EXERCISE REQUIREMENTS:
• 1. Reproduce the section of the oral argument transcript starting with "I mean, it seems" and going on through "the children returned.".
• 2. Go on with the oral argument transcript from the point where it ends.

EXERCISE PASSAGE:
╔══
Is that the — is that the hypothetical?

Ann O’Connell:

In exercising the discretion the court should be — it’s not just a free — free-wheeling discretion that the court is exercising under Article 12.

We think it’s guided by the purposes stated in the Convention.

So yes, first you look at whether the child is settled, and that could be enough to defeat the presumption that an abducted child should be returned.

You can also look at whether the child could easily resettle if the child was sent back.

For example, a 10-year-old child who was in school and had a lot of friends and a routine in London was abducted to the United States for a year.

That child may not — may be settled in the United States, but she may not have a difficult time resettling.

Antonin Scalia:

You would expect all the signatories to this treaty to come up with essentially the same exceptions, under — under what you say is — is the interpretation of Article 12?

Ann O’Connell:

Well–

Antonin Scalia:

I mean, it seems to me it just makes that article impossible to apply consistently country to country.

Ann O’Connell:

–No, I don’t think so.

And — and, the other signatories have — have almost all, I mean I think the Hong Kong court does say that it doesn’t have discretion, but it said in that case nevertheless it would, even if it had discretion, it wouldn’t order the children returned.

But the other courts of signatory countries that have interpreted Article 12 have all found a discretion, whether it be in Article 12 or in Article 8.

And if I–

Antonin Scalia:

Have they exercised it?

Have they exercised it, that discretion which they say is there?

Ann O’Connell:

–I mean–

Antonin Scalia:

Have they exercised that discretion not to apply the — the mandatory requirement of Article 12?

Ann O’Connell:

–Yes.

I mean, courts in the United States have done that.

I think courts in, in other countries–

Antonin Scalia:

I’m talking about foreign courts.

Ann O’Connell:

–have as well.

Yes.

Elena Kagan:

If I understand the way you think this works, you don’t — there’s not even a presumption that a settled child will stay, right?
╚══
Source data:
╔══
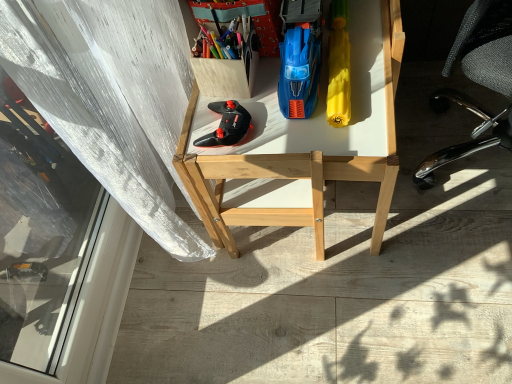
Question: Is point (202, 33) closer or farther from the camera than point (287, 112)?

Choices:
 (A) closer
 (B) farther

Answer: (A)

Question: Based on their sizes in the image, would you say matte plastic container at upper center, marked as the fourth stationery in a right-to-left arrangement, is bigger or smaller than blue plastic toy car at center, the third stationery when ordered from left to right?

Choices:
 (A) big
 (B) small

Answer: (B)

Question: Considering the real-world distances, which object is farthest from the yellow matte umbrella at right, the fourth stationery from the left?

Choices:
 (A) black mesh office chair at right
 (B) blue plastic toy car at center, the third stationery when ordered from left to right
 (C) black matte controller at center
 (D) matte plastic container at upper center, marked as the fourth stationery in a right-to-left arrangement
 (E) wooden box at upper left, which appears as the third stationery when viewed from the right

Answer: (A)

Question: Which is nearer to the wooden desk at center?

Choices:
 (A) wooden box at upper left, which appears as the third stationery when viewed from the right
 (B) black matte controller at center
 (C) yellow matte umbrella at right, the fourth stationery from the left
 (D) black mesh office chair at right
 (E) matte plastic container at upper center, positioned as the first stationery in left-to-right order

Answer: (C)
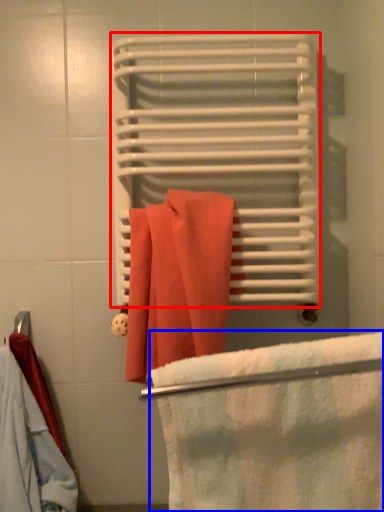
Question: Which point is further to the camera, bath towel (highlighted by a red box) or beach towel (highlighted by a blue box)?

Choices:
 (A) bath towel
 (B) beach towel

Answer: (A)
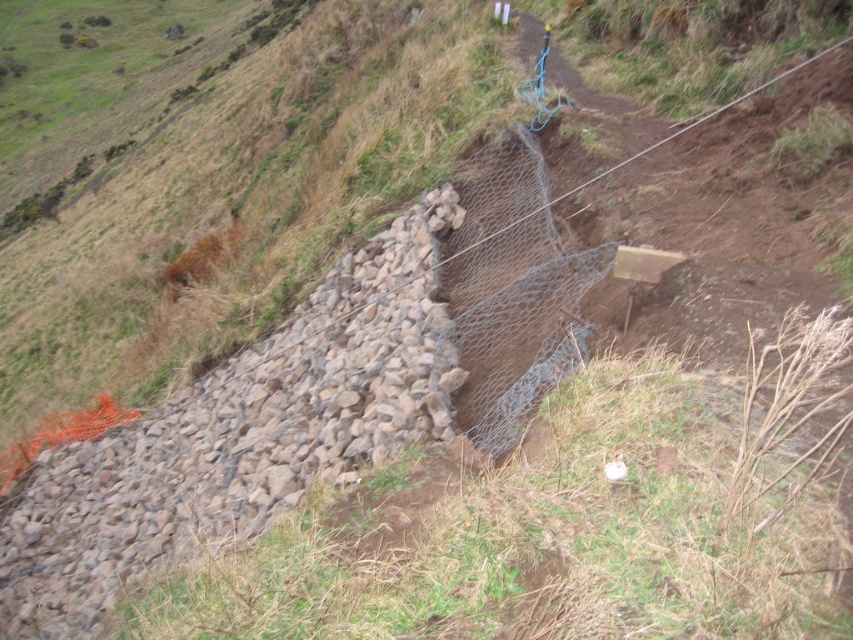
You are standing on the slope and want to cross from the left side to the right side. You see the wire mesh at center and the wire mesh fence at center. Which one should you step over first?

You should step over the wire mesh at center first because it is closer to the viewer than the wire mesh fence at center.

You are a construction worker on the slope and need to secure the loose stones on the left side. Which object, the wire mesh at center or the wire mesh fence at center, would you use to cover the stones effectively?

The wire mesh at center is smaller than the wire mesh fence at center, so the wire mesh fence at center would be more effective for covering the larger area of loose stones.

You are standing at the bottom of the slope and looking up. There are two points marked on the slope, point 1 at coordinates point (490, 208) and point 2 at coordinates point (593, 321). Which point is closer to you?

Point (490, 208) is closer to you because it is further to the viewer than point (593, 321).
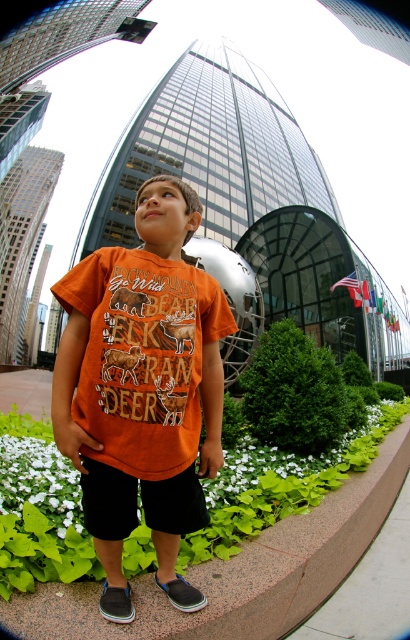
╚══
RESULTS FOR EACH TASK:
• 1.
I mean, it seems to me it just makes that article impossible to apply consistently country to country.

Ann O’Connell:

–No, I don’t think so.

And — and, the other signatories have — have almost all, I mean I think the Hong Kong court does say that it doesn’t have discretion, but it said in that case nevertheless it would, even if it had discretion, it wouldn’t order the children returned.

• 2.
You’re just saying once you’ve found a settled child, the obligation to return the child goes away, but at that point it really is a kind of all things considered inquiry with no presumption operating at all, just in light of the purposes of the treaty?

Ann O’Connell:

Well, I think the, the last part, Justice Kagan, is the most important part, that it has to be guided by the objectives of the treaty; that it’s not a free-wheeling, best interests of the child analysis or where this child should be, but you could take into account the principle in Article 12 that it’s harmful to uproot a settled child, but you can also weigh against that the idea that this Convention is really geared in the first place toward preventing abduction.

John G. Roberts, Jr.:

I would think it would be very unusual for a family court in that situation not to go ahead with the custody proceeding before it, because it would think the child is settled.

Now, do I send the child back so that they can do the custody proceeding in England, or just go ahead and do it here?

Don’t you think most family court judges would say let’s just go ahead and do it here?

Ann O’Connell:

Well, if there’s — if there’s reason to send the child back, even — even a settled child, we think that the purposes of the Convention should — should prevail there.

John G. Roberts, Jr.:

What kind of reasons, what kind of reasons would there — would there be?

Ann O’Connell:

That the–

John G. Roberts, Jr.:

To send the child back?

Ann O’Connell:

–That the parent engaged in behavior like concealing the child that is — that is not condoned under the Convention, that–

John G. Roberts, Jr.:

So you would visit on the child the behavior of the parent?

Ann O’Connell:

–We think the court — I mean, the court has discretion, we think, to order a child’s returned even if she’s settled.

I mean, that — that discretion could be abused if a child has been in the United States, for example, for 5 years and the court says, well, the child was being concealed so we will send the child back.

But — but we think — and there will be some cases in which the court could probably not abuse its discretion by deciding the case either way.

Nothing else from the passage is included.